If the unborn child is carrying the mutation of the ABCD1 gene, the woman, the couple, may be offered a voluntary termination of pregnancy.

The preimplantation diagnosis (implantation of an egg obtained by in vitro fertilization after having verified that this egg composed of a few cells does not show a mutation of the ABCD1 gene) is in practice now reserved for women who have already done at least one, or even two voluntary interruptions of pregnancy following a prenatal diagnosis. The reason is simple: there are very few centers competent to make this diagnosis in France, this complicated procedure is not without risk and the ALD is only a rare disease among many others. There are many other requests from other couples concerned with other rare diseases.

• Psychological support

Psychological care must be provided to accompany not only the patients but also the siblings of the patients, their parents, the spouse and often several members of the same family.
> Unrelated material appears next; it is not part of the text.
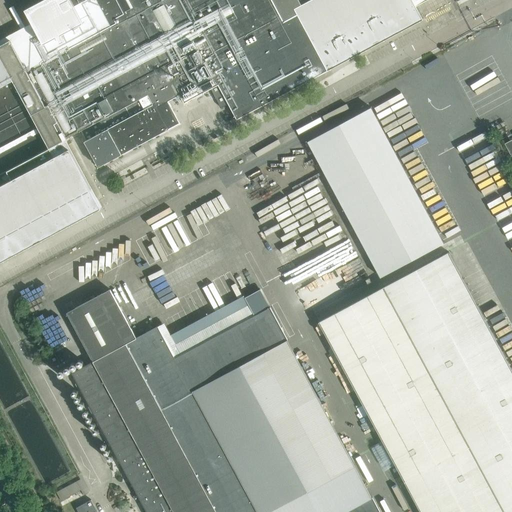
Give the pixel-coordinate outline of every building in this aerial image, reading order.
[(113,26),(162,0),(96,0),(111,27),(113,26)] [(206,63),(284,22),(298,14),(304,11),(301,5),(297,0),(162,0),(113,26),(155,108),(180,95),(184,103),(211,89),(218,85),(206,63)] [(423,20),(411,0),(310,0),(301,5),(304,11),(298,14),(328,71),(423,20)] [(298,14),(284,22),(206,63),(218,85),(228,104),(237,120),(328,71),(298,14)] [(155,108),(113,26),(111,27),(91,38),(83,25),(62,36),(70,50),(44,63),(81,131),(88,144),(87,145),(90,151),(92,151),(99,164),(118,154),(119,156),(122,154),(121,153),(139,143),(140,144),(148,140),(147,138),(166,128),(165,127),(167,126),(164,119),(162,120),(155,108)] [(0,86),(28,72),(10,40),(0,45),(0,86)] [(28,72),(0,86),(0,174),(65,139),(79,132),(81,131),(44,63),(28,72)] [(228,104),(218,85),(211,89),(221,108),(228,104)] [(219,117),(209,98),(204,101),(214,120),(219,117)] [(380,277),(444,243),(371,107),(307,142),(380,277)] [(79,132),(65,139),(92,189),(101,207),(118,198),(99,164),(92,151),(90,151),(87,145),(88,144),(81,131),(79,132)] [(65,139),(0,174),(0,238),(92,189),(65,139)] [(92,189),(0,238),(0,261),(101,207),(92,189)] [(383,287),(470,448),(504,511),(511,511),(511,370),(448,252),(383,287)] [(470,448),(383,287),(319,321),(405,483),(470,448)] [(136,337),(115,298),(110,289),(67,312),(93,361),(136,337)] [(257,511),(193,391),(287,340),(288,339),(270,306),(175,358),(158,326),(136,337),(93,361),(72,372),(146,511),(380,511),(372,497),(372,498),(345,511),(257,511)] [(345,511),(372,498),(287,340),(193,391),(257,511),(345,511)] [(49,357),(54,366),(60,363),(55,354),(49,357)] [(504,511),(470,448),(405,483),(421,511),(504,511)] [(97,511),(91,500),(76,508),(78,511),(97,511)]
• Managing the disease on a daily basis

Physiotherapy support as well as the management of urological complications can be proposed for the management of disorders related to adrenomyeloneuropathy, in order to maintain a quality of personal and professional life.

Conclusions

Many grey areas still exist for ALD in terms of the understanding of certain mechanisms (why 2/3 of the male patients develop brain damage in childhood or adulthood and other do not …) and for the treatment of advanced cerebral forms.

Better knowledge of the disease has allowed the development of a test that could identify all newborn boys, allowing to follow them very early and to offer them a treatment that we know today is only effective when it is proposed early. Newborn screening for ALD is not carried out in France and will be a new fight for ELA. It would eradicate advanced cerebral forms for which we still cannot do anything.